Passage provided:
################

The Wait is Finally Over!


This is, essentially, the postmortem to a rewrite of a game prototype.

After wrestling a few-hundred-too-many times with Phaser's lack of a standardized programming pattern (you have to use three patterns to instantiate some objects -- and they don't see the issue if you complain about it) and poor documentation, I went looking for a new engine.  Phaser is what happens when you have too many cooks and not enough oversight in open source (but light-years better than with Flame, I might add, just to poke that Flame beast once more and plug Pogo instead).  Anyway... I landed on Godot because it builds easily to WebAssembly (important) and gives me WebRTC as well.  I thought Godot would also give me a Firebase RTDB plugin but, well, I ended up writing my own Godot Firebase Lite plugin -- which is another story you can find elsewhere.

Now, nearly a year later, I have finally finished the Sendit Soccer rewrite in Godot.  Of course, I didn't work on this full time, but it was still maybe three or four months of work.  Was it worth the switch to Godot?  I think maybe so... but it's really hard to call it right now.  While I don't regret leaving Phaser behind, Godot was such a fight to get the game port working, I can't be sure I'll ever get back the time lost between Phaser and Godot.  Also, the Godot build came out at about 6 times larger than the Phaser build (the minimal Godot custom-web-engine build being about 8 times larger than the sum of the packages I used with Phaser).  If itch.io would implement gzip support for HTML games, I could compress Godot's wasm file small enough to not worry about the size increase.  But, alas, I can't, and I worry about the 9.5 MB overhead being too much.  Too much for my liking, anyway, for a browser game.  Then again, hey, it could have been worse.  It could have been Unity's wasm engine (which, I think, is self-zipped to not make it seem so fat... luckies).

################

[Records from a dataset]

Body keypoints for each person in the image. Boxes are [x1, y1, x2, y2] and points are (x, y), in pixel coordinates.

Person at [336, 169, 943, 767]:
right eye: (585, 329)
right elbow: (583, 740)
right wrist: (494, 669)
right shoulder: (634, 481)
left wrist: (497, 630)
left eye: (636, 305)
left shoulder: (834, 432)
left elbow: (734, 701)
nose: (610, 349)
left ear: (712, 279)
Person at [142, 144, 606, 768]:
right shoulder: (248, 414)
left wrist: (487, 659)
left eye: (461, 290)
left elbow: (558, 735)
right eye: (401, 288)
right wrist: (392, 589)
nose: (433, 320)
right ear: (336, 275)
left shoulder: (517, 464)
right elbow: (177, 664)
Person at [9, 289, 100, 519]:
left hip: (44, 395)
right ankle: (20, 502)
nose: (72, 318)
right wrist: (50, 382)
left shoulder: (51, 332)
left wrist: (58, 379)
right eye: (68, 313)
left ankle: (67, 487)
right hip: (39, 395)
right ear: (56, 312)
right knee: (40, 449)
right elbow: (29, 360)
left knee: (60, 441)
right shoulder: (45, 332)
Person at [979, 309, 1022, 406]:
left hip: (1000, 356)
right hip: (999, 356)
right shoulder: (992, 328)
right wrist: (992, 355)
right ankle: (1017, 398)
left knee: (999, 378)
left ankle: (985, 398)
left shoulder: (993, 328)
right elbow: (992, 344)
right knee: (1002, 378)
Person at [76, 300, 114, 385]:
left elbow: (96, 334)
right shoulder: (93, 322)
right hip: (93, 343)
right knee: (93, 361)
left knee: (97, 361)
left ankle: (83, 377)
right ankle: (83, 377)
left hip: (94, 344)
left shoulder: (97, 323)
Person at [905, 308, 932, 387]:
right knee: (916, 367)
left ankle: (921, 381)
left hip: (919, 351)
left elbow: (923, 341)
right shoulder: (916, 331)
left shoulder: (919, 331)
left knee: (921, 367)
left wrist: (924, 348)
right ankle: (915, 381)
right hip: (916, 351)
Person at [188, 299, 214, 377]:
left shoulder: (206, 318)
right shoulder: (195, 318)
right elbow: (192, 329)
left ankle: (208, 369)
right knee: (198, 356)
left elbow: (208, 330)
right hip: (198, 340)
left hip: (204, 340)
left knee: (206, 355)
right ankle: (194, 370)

################

To do:
For the game rewrite postmortem, decide whether each statement agrees with it, answering yes or no and quoting the words that settle it: (a) The rewrite took roughly three or four months of work. (b) The Godot build turned out smaller than the Phaser build. (c) Godot supplied a Firebase RTDB plugin, so none had to be written.

Solution to this task:
(a) Yes: "it was still maybe three or four months of work."
(b) No: "the Godot build came out at about 6 times larger than the Phaser build"
(c) No: "I ended up writing my own Godot Firebase Lite plugin"